Uncle Ted asked me to build him a PC, so I set out to be as affordable as possible. Cost when built: ~$400
My Uncle Ted just wanted a newer, faster PC, not a laptop, and gave me a lot of freedom with the budget and requirements. I decided I wanted it really quiet and small, and that I was keeping it under $450. I saw these Mini-ITX cases that have built-in power supplies, and I saw that AMD was releasing the Jaguar APUs as a socketed part, so I wanted to see how that all went down. I also figured that down the road, we will probably get socket-compatible Puma APUs, so I wanted the initial build-out to be as cheap as possible.

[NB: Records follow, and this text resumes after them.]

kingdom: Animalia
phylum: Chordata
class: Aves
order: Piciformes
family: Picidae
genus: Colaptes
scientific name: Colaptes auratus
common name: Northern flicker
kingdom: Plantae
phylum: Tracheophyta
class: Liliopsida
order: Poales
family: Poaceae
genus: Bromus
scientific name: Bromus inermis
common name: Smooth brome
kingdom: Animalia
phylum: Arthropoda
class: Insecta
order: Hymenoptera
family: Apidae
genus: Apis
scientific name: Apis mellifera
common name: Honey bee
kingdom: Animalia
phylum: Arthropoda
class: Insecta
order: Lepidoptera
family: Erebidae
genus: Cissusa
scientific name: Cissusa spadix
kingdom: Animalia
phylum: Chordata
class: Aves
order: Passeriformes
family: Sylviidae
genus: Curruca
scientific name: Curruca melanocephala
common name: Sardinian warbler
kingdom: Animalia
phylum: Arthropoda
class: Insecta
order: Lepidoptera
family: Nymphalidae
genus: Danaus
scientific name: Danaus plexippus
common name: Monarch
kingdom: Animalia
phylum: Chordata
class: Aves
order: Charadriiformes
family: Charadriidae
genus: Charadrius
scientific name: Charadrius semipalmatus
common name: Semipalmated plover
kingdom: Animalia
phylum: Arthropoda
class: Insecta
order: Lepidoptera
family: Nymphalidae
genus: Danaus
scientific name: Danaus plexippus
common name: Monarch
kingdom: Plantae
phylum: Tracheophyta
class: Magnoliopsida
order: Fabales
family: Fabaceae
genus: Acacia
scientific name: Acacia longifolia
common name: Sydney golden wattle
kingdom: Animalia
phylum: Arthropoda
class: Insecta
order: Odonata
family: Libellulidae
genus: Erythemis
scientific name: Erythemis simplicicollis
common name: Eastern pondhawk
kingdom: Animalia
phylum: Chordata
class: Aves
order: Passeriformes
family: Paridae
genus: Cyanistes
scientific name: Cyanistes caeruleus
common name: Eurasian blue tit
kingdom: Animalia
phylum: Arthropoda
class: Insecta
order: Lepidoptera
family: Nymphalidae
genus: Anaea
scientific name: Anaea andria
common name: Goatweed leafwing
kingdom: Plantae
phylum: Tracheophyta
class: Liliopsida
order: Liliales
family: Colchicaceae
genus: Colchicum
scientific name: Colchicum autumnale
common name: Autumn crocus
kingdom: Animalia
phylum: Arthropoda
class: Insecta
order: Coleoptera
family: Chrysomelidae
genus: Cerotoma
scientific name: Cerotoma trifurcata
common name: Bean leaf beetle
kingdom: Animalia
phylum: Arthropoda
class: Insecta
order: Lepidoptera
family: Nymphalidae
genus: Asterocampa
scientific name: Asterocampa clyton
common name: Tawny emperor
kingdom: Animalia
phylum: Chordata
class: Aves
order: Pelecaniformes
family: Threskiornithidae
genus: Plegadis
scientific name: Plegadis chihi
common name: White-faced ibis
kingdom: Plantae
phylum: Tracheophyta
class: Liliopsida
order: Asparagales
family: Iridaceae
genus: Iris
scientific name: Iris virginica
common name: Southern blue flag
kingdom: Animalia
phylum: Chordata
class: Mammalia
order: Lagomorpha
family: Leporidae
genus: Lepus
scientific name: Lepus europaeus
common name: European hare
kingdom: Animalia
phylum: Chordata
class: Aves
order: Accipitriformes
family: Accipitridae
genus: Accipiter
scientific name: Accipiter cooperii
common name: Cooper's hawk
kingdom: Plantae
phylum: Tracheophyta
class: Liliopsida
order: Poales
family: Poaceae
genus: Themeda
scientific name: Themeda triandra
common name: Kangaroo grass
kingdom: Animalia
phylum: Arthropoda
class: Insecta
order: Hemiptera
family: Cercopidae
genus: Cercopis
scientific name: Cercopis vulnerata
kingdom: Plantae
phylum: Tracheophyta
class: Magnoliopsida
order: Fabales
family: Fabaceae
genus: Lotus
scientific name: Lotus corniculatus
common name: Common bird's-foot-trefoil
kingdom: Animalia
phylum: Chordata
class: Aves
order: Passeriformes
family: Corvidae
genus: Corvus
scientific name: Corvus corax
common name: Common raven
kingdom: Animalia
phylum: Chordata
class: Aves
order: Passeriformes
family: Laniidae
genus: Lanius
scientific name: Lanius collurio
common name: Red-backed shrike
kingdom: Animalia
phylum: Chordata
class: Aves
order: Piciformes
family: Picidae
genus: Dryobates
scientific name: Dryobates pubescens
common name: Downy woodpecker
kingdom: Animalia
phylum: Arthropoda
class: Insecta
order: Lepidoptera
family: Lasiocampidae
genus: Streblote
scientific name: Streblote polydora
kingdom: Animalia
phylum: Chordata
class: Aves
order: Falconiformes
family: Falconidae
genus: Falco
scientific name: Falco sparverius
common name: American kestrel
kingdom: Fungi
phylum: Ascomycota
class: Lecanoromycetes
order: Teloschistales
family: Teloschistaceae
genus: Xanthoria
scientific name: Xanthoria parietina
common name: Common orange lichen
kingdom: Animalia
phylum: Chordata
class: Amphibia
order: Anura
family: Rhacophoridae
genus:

I am planning to upgrade Uncle Ted to the highest Puma APU once those come out some time down the road, which should provide a pretty tangible performance increase.
I really liked the whole Mini-ITX build, it was a lot of fun. I seriously appreciate the case with integrated power supply, and the AMD APU performs surprisingly well. Case runs really quiet, and the APU setup runs Battlefield 4 on low settings. I think the higher Athlon APUs would run it better, but this build wasn't for games.
Working in the case was a bit tight. I also tried to use some low-profile Crucial Ballistix Sport LPDDR3-1600 (which you can see in the photos) but I kept getting really strange graphical glitches and freezes (which you can also see in the photos) this was rectified when I used the Team Vulcan 1600 memory that you see in the parts list. The computer has performed without issue ever since using the Team ram.
My uncle really wanted a DVD drive, but I forgot to include that, so he had to buy an external USB DVD drive. If I had to do it again, they have some reasonably priced slot-loading DVD drives that I would use. Also, he wanted Wi-Fi but I didn't include that either, forcing him to use USB as well. I would either do a PCI-e Wi-Fi card or try to find a Mini-ITX motherboard that includes Wi-Fi. Also, I'm seeing that the FM2+ platform is going to be significantly more expensive, but probably a great option for anything above really casual computing needs.